Прокофий Федорович отшаркнул ногой костьё, пошел было в следующую клеть и едва не плюхнул бархатным сапогом в глиняное блюдо с не доведенным до дела клеем. От плохо очищенных коровьих копыт, грязных, недоваренных, несло удушливым запахом мертвечины. «И таким клеем свитки клеят! Забью кровопийцев! – разгорался он. – Ведь на цареву службу плюют!»
Однако напрасно подумал Прокофий Федорович, что никого нет в приказе. Откидывая с дороги блюдо с клеем, он повернулся к левому заднему углу и заметил, что там, в мягком полумраке, удобно устроился и сладко посапывал на своем кованном медью сундуке казначей Филимон.
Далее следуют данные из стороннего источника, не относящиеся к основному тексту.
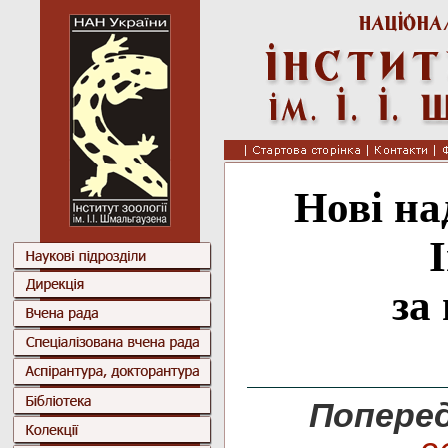
Нові на
за
Поперед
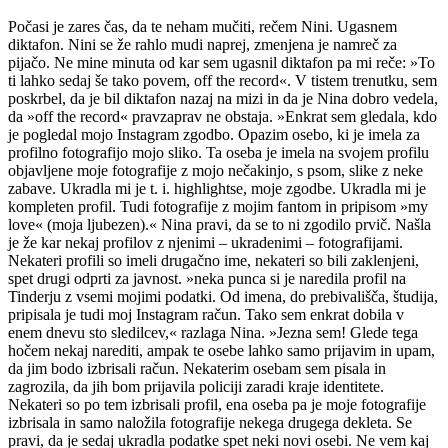
Počasi je zares čas, da te neham mučiti, rečem Nini. Ugasnem
diktafon. Nini se že rahlo mudi naprej, zmenjena je namreč za
pijačo. Ne mine minuta od kar sem ugasnil diktafon pa mi reče: »To
ti lahko sedaj še tako povem, off the record«. V tistem trenutku, sem
poskrbel, da je bil diktafon nazaj na mizi in da je Nina dobro vedela,
da »off the record« pravzaprav ne obstaja. »Enkrat sem gledala, kdo
je pogledal mojo Instagram zgodbo. Opazim osebo, ki je imela za
profilno fotografijo mojo sliko. Ta oseba je imela na svojem profilu
objavljene moje fotografije z mojo nečakinjo, s psom, slike z neke
zabave. Ukradla mi je t. i. highlightse, moje zgodbe. Ukradla mi je
kompleten profil. Tudi fotografije z mojim fantom in pripisom »my
love« (moja ljubezen).« Nina pravi, da se to ni zgodilo prvič. Našla
je že kar nekaj profilov z njenimi – ukradenimi – fotografijami.
Nekateri profili so imeli drugačno ime, nekateri so bili zaklenjeni,
spet drugi odprti za javnost. »neka punca si je naredila profil na
Tinderju z vsemi mojimi podatki. Od imena, do prebivališča, študija,
pripisala je tudi moj Instagram račun. Tako sem enkrat dobila v
enem dnevu sto sledilcev,« razlaga Nina. »Jezna sem! Glede tega
hočem nekaj narediti, ampak te osebe lahko samo prijavim in upam,
da jim bodo izbrisali račun. Nekaterim osebam sem pisala in
zagrozila, da jih bom prijavila policiji zaradi kraje identitete.
Nekateri so po tem izbrisali profil, ena oseba pa je moje fotografije
izbrisala in samo naložila fotografije nekega drugega dekleta. Se
pravi, da je sedaj ukradla podatke spet neki novi osebi. Ne vem kaj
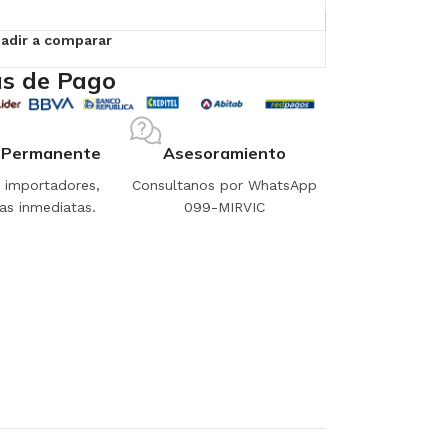
adir a comparar
s de Pago
 Permanente
Asesoramiento
importadores,
Consultanos por WhatsApp
as inmediatas.
099-MIRVIC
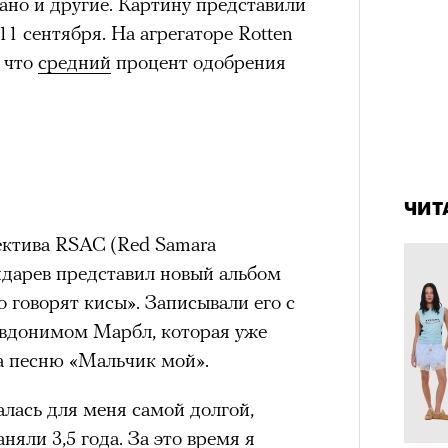
ано и другие. Картину представили
им все 14 восьмитысячников
11 сентября. На агрегаторе Rotten
ислорода.
а что
средний
процент одобрения
«РБК 
4 кол
пров
пропу
ЧИТ
ектива RSAC (Red Samara
ндарев представил новый альбом
о говорят кисы». Записывали его с
евдонимом Марбл, которая уже
а песню «Мальчик мой».
алась для меня самой долгой,
яли 3,5 года. За это время я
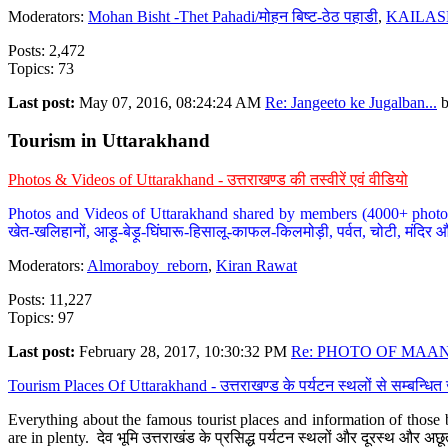
Moderators:
Mohan Bisht -Thet Pahadi/मोहन बिष्ट-ठेठ पहाडी
,
KAILAS
Posts: 2,472
Topics: 73
Last post:
May 07, 2016, 08:24:24 AM
Re: Jangeeto ke Jugalban...
Tourism in Uttarakhand
Photos & Videos of Uttarakhand - उत्तराखण्ड की तस्वीरें एवं वीडियो
Photos and Videos of Uttarakhand shared by members (4000+ photos). Y
खेत-खलिहानों, आड़ू-बेड़ू-घिंघारू-हिसालू-काफल-किलमोड़ी, पर्वत, चोटी, मंदिर औ
Moderators:
Almoraboy_reborn
,
Kiran Rawat
Posts: 11,227
Topics: 97
Last post:
February 28, 2017, 10:30:32 PM
Re: PHOTO OF MAANA
Tourism Places Of Uttarakhand - उत्तराखण्ड के पर्यटन स्थलों से सम्बन्धि
Everything about the famous tourist places and information of those b
are in plenty. देव भूमि उत्तराखंड के प्रसिद्ध पर्यटन स्थलों और दूरस्थ और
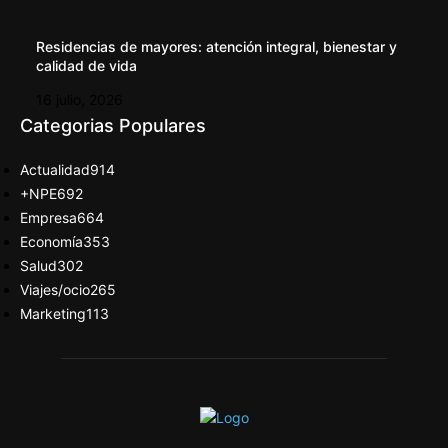
Residencias de mayores: atención integral, bienestar y
calidad de vida
16 julio, 2026
Categorias Populares
Actualidad
914
+NPE
692
Empresa
664
Economía
353
Salud
302
Viajes/ocio
265
Marketing
113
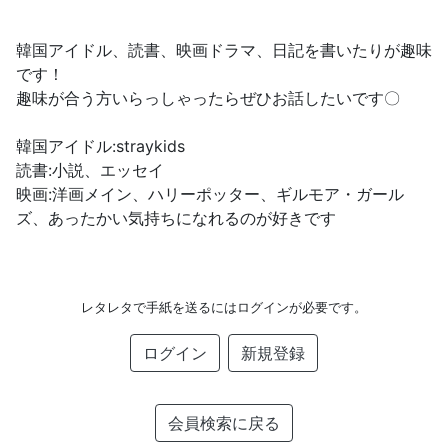
韓国アイドル、読書、映画ドラマ、日記を書いたりが趣味
です！
趣味が合う方いらっしゃったらぜひお話したいです〇
韓国アイドル:straykids
読書:小説、エッセイ
映画:洋画メイン、ハリーポッター、ギルモア・ガール
ズ、あったかい気持ちになれるのが好きです
レタレタで手紙を送るにはログインが必要です。
ログイン
新規登録
会員検索に戻る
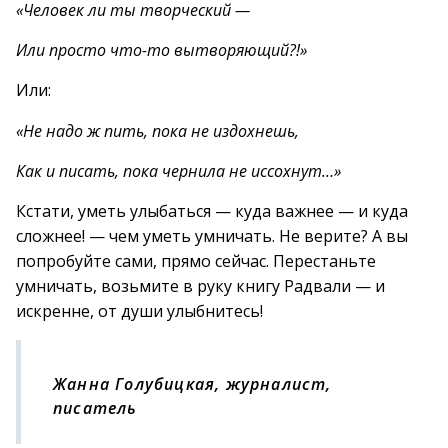
«Человек ли ты творческий —
Или просто что-то вытворяющий?!»
Или:
«Не надо ж пить, пока не издохнешь,
Как и писать, пока чернила не иссохнут…»
Кстати, уметь улыбаться — куда важнее — и куда
сложнее! — чем уметь умничать. Не верите? А вы
попробуйте сами, прямо сейчас. Перестаньте
умничать, возьмите в руку книгу Радвали — и
искренне, от души улыбнитесь!
Жанна Голубицкая, журналист,
писатель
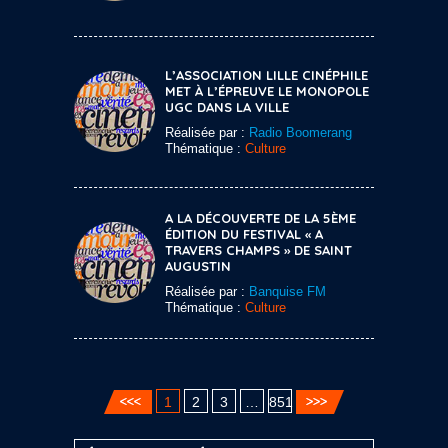
L’ASSOCIATION LILLE CINÉPHILE
MET À L’ÉPREUVE LE MONOPOLE
UGC DANS LA VILLE
Réalisée par :
Radio Boomerang
Thématique :
Culture
A LA DÉCOUVERTE DE LA 5ÈME
ÉDITION DU FESTIVAL « A
TRAVERS CHAMPS » DE SAINT
AUGUSTIN
Réalisée par :
Banquise FM
Thématique :
Culture
1
2
3
…
851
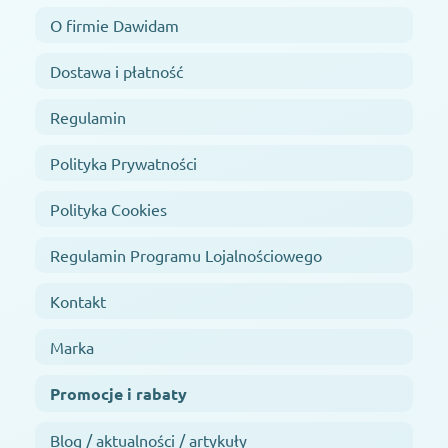
O firmie Dawidam
Dostawa i płatność
Regulamin
Polityka Prywatności
Polityka Cookies
Regulamin Programu Lojalnościowego
Kontakt
Marka
Promocje i rabaty
Blog / aktualności / artykuły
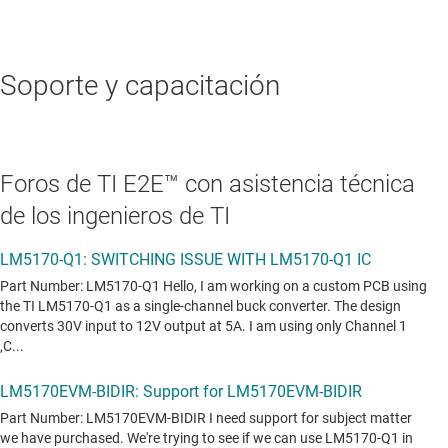
Soporte y capacitación
Foros de TI E2E™ con asistencia técnica
de los ingenieros de TI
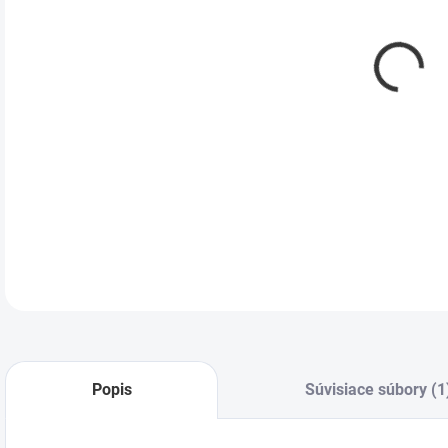
DETA
Popis
Súvisiace súbory (1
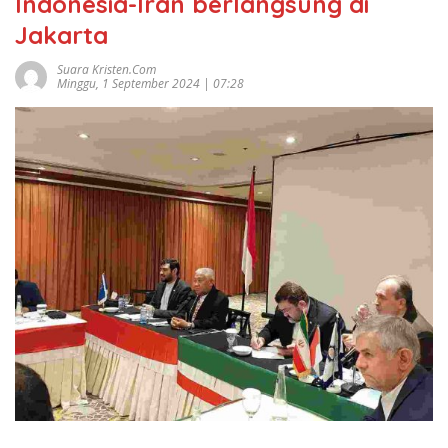
Indonesia-Iran berlangsung di
Jakarta
Suara Kristen.com
Minggu, 1 September 2024 | 07:28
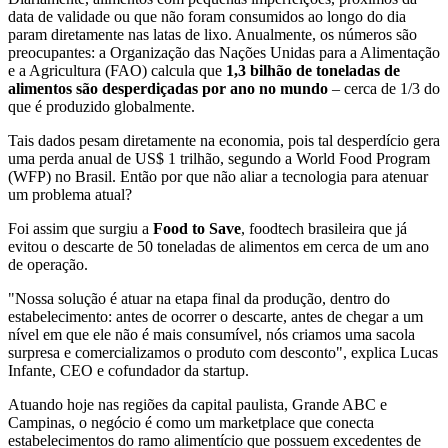
data de validade ou que não foram consumidos ao longo do dia
param diretamente nas latas de lixo. Anualmente, os números são
preocupantes: a Organização das Nações Unidas para a Alimentação
e a Agricultura (FAO) calcula que
1,3 bilhão de toneladas de
alimentos são desperdiçadas por ano no mundo
– cerca de 1/3 do
que é produzido globalmente.
Tais dados pesam diretamente na economia, pois tal desperdício gera
uma perda anual de US$ 1 trilhão, segundo a World Food Program
(WFP) no Brasil. Então por que não aliar a tecnologia para atenuar
um problema atual?
Foi assim que surgiu a
Food to Save
, foodtech brasileira que já
evitou o descarte de 50 toneladas de alimentos em cerca de um ano
de operação.
"Nossa solução é atuar na etapa final da produção, dentro do
estabelecimento: antes de ocorrer o descarte, antes de chegar a um
nível em que ele não é mais consumível, nós criamos uma sacola
surpresa e comercializamos o produto com desconto", explica Lucas
Infante, CEO e cofundador da startup.
Atuando hoje nas regiões da capital paulista, Grande ABC e
Campinas, o negócio é como um marketplace que conecta
estabelecimentos do ramo alimentício que possuem excedentes de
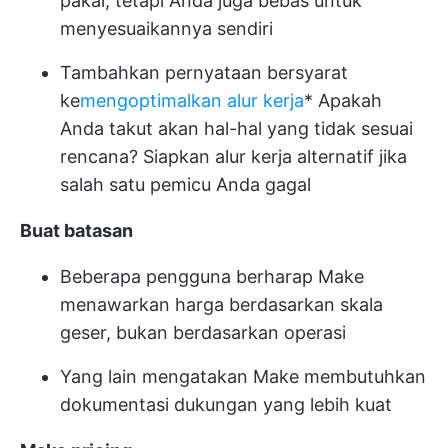
pakai, tetapi Anda juga bebas untuk
menyesuaikannya sendiri
Tambahkan pernyataan bersyarat
ke
mengoptimalkan alur kerja
* Apakah
Anda takut akan hal-hal yang tidak sesuai
rencana? Siapkan alur kerja alternatif jika
salah satu pemicu Anda gagal
Buat
batasan
Beberapa pengguna berharap Make
menawarkan harga berdasarkan skala
geser, bukan berdasarkan operasi
Yang lain mengatakan Make membutuhkan
dokumentasi dukungan yang lebih kuat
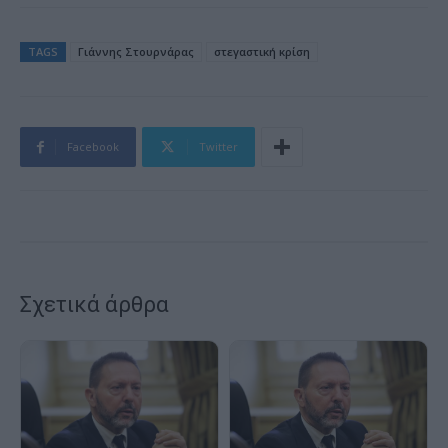
TAGS
Γιάννης Στουρνάρας
στεγαστική κρίση
Facebook
Twitter
Σχετικά άρθρα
Можно было подумать, что казначей спит тут со вчерашнего дня, после многодневной казенной работы. Руки его беспомощно были вытянуты между коленями, спиной он откинулся на стену, а свешенная набок голова тоскливо откидывала в сторону бороду, кончавшуюся чернильной сосулькой. Вид казначея, его сонная беспомощность и возмутительное спокойствие вызвали в Прокофии Федоровиче чувство охотничьей страсти, как если бы он наткнулся на старого глухого енота. Оскалясь, не дыша, выставив вперед сухие руки, он пошел на казначея и схватил его за рыжую бороду.